- TASK REQUIREMENTS: Give the records below again in full, exactly as written, but without any images.

____________

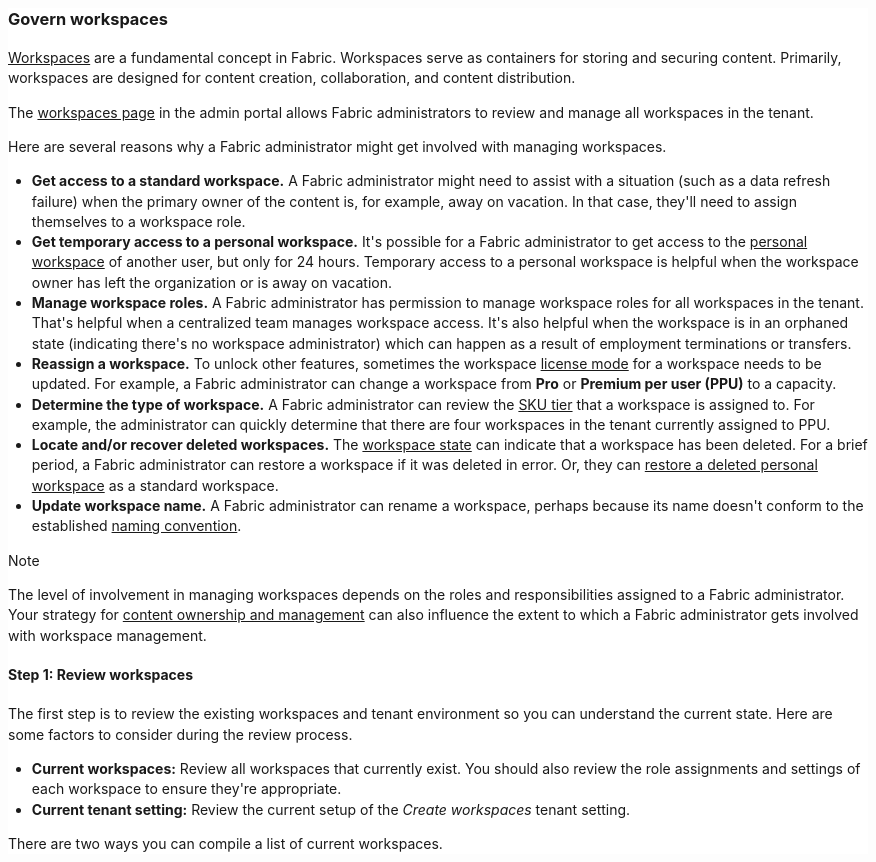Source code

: ### Govern workspaces

[Workspaces](/fabric/get-started/workspaces) are a fundamental concept in Fabric. Workspaces serve as containers for storing and securing content. Primarily, workspaces are designed for content creation, collaboration, and content distribution.

The [workspaces page](/power-bi/admin/service-admin-portal-workspaces) in the admin portal allows Fabric administrators to review and manage all workspaces in the tenant.

Here are several reasons why a Fabric administrator might get involved with managing workspaces.

- **Get access to a standard workspace.** A Fabric administrator might need to assist with a situation (such as a data refresh failure) when the primary owner of the content is, for example, away on vacation. In that case, they'll need to assign themselves to a workspace role.
- **Get temporary access to a personal workspace.** It's possible for a Fabric administrator to get access to the [personal workspace](/power-bi/admin/service-admin-portal-workspaces#govern-my-workspaces) of another user, but only for 24 hours. Temporary access to a personal workspace is helpful when the workspace owner has left the organization or is away on vacation.
- **Manage workspace roles.** A Fabric administrator has permission to manage workspace roles for all workspaces in the tenant. That's helpful when a centralized team manages workspace access. It's also helpful when the workspace is in an orphaned state (indicating there's no workspace administrator) which can happen as a result of employment terminations or transfers.
- **Reassign a workspace.** To unlock other features, sometimes the workspace [license mode](/fabric/enterprise/licenses#workspace) for a workspace needs to be updated. For example, a Fabric administrator can change a workspace from **Pro** or **Premium per user (PPU)** to a capacity.
- **Determine the type of workspace.** A Fabric administrator can review the [SKU tier](/power-bi/enterprise/service-admin-premium-manage) that a workspace is assigned to. For example, the administrator can quickly determine that there are four workspaces in the tenant currently assigned to PPU.
- **Locate and/or recover deleted workspaces.** The [workspace state](/power-bi/admin/service-admin-portal-workspaces#workspace-states) can indicate that a workspace has been deleted. For a brief period, a Fabric administrator can restore a workspace if it was deleted in error. Or, they can [restore a deleted personal workspace](/power-bi/admin/service-admin-portal-workspaces#restore-a-deleted-my-workspace-as-an-app-workspace) as a standard workspace.
- **Update workspace name.** A Fabric administrator can rename a workspace, perhaps because its name doesn't conform to the established [naming convention](powerbi-implementation-planning-workspaces-tenant-level-planning.md#workspace-naming-conventions).

> [!NOTE]
> The level of involvement in managing workspaces depends on the roles and responsibilities assigned to a Fabric administrator. Your strategy for [content ownership and management](fabric-adoption-roadmap-content-ownership-and-management.md) can also influence the extent to which a Fabric administrator gets involved with workspace management.

#### Step 1: Review workspaces

The first step is to review the existing workspaces and tenant environment so you can understand the current state. Here are some factors to consider during the review process.

- **Current workspaces:** Review all workspaces that currently exist. You should also review the role assignments and settings of each workspace to ensure they're appropriate.
- **Current tenant setting:** Review the current setup of the _Create workspaces_ tenant setting.

There are two ways you can compile a list of current workspaces.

____________

- OUTPUT FOR THIS EXERCISE:
Source code

: ### Govern workspaces

[Workspaces](/fabric/get-started/workspaces) are a fundamental concept in Fabric. Workspaces serve as containers for storing and securing content. Primarily, workspaces are designed for content creation, collaboration, and content distribution.

The [workspaces page](/power-bi/admin/service-admin-portal-workspaces) in the admin portal allows Fabric administrators to review and manage all workspaces in the tenant.

Here are several reasons why a Fabric administrator might get involved with managing workspaces.

- **Get access to a standard workspace.** A Fabric administrator might need to assist with a situation (such as a data refresh failure) when the primary owner of the content is, for example, away on vacation. In that case, they'll need to assign themselves to a workspace role.
- **Get temporary access to a personal workspace.** It's possible for a Fabric administrator to get access to the [personal workspace](/power-bi/admin/service-admin-portal-workspaces#govern-my-workspaces) of another user, but only for 24 hours. Temporary access to a personal workspace is helpful when the workspace owner has left the organization or is away on vacation.
- **Manage workspace roles.** A Fabric administrator has permission to manage workspace roles for all workspaces in the tenant. That's helpful when a centralized team manages workspace access. It's also helpful when the workspace is in an orphaned state (indicating there's no workspace administrator) which can happen as a result of employment terminations or transfers.
- **Reassign a workspace.** To unlock other features, sometimes the workspace [license mode](/fabric/enterprise/licenses#workspace) for a workspace needs to be updated. For example, a Fabric administrator can change a workspace from **Pro** or **Premium per user (PPU)** to a capacity.
- **Determine the type of workspace.** A Fabric administrator can review the [SKU tier](/power-bi/enterprise/service-admin-premium-manage) that a workspace is assigned to. For example, the administrator can quickly determine that there are four workspaces in the tenant currently assigned to PPU.
- **Locate and/or recover deleted workspaces.** The [workspace state](/power-bi/admin/service-admin-portal-workspaces#workspace-states) can indicate that a workspace has been deleted. For a brief period, a Fabric administrator can restore a workspace if it was deleted in error. Or, they can [restore a deleted personal workspace](/power-bi/admin/service-admin-portal-workspaces#restore-a-deleted-my-workspace-as-an-app-workspace) as a standard workspace.
- **Update workspace name.** A Fabric administrator can rename a workspace, perhaps because its name doesn't conform to the established [naming convention](powerbi-implementation-planning-workspaces-tenant-level-planning.md#workspace-naming-conventions).

> [!NOTE]
> The level of involvement in managing workspaces depends on the roles and responsibilities assigned to a Fabric administrator. Your strategy for [content ownership and management](fabric-adoption-roadmap-content-ownership-and-management.md) can also influence the extent to which a Fabric administrator gets involved with workspace management.

#### Step 1: Review workspaces

The first step is to review the existing workspaces and tenant environment so you can understand the current state. Here are some factors to consider during the review process.

- **Current workspaces:** Review all workspaces that currently exist. You should also review the role assignments and settings of each workspace to ensure they're appropriate.
- **Current tenant setting:** Review the current setup of the _Create workspaces_ tenant setting.

There are two ways you can compile a list of current workspaces.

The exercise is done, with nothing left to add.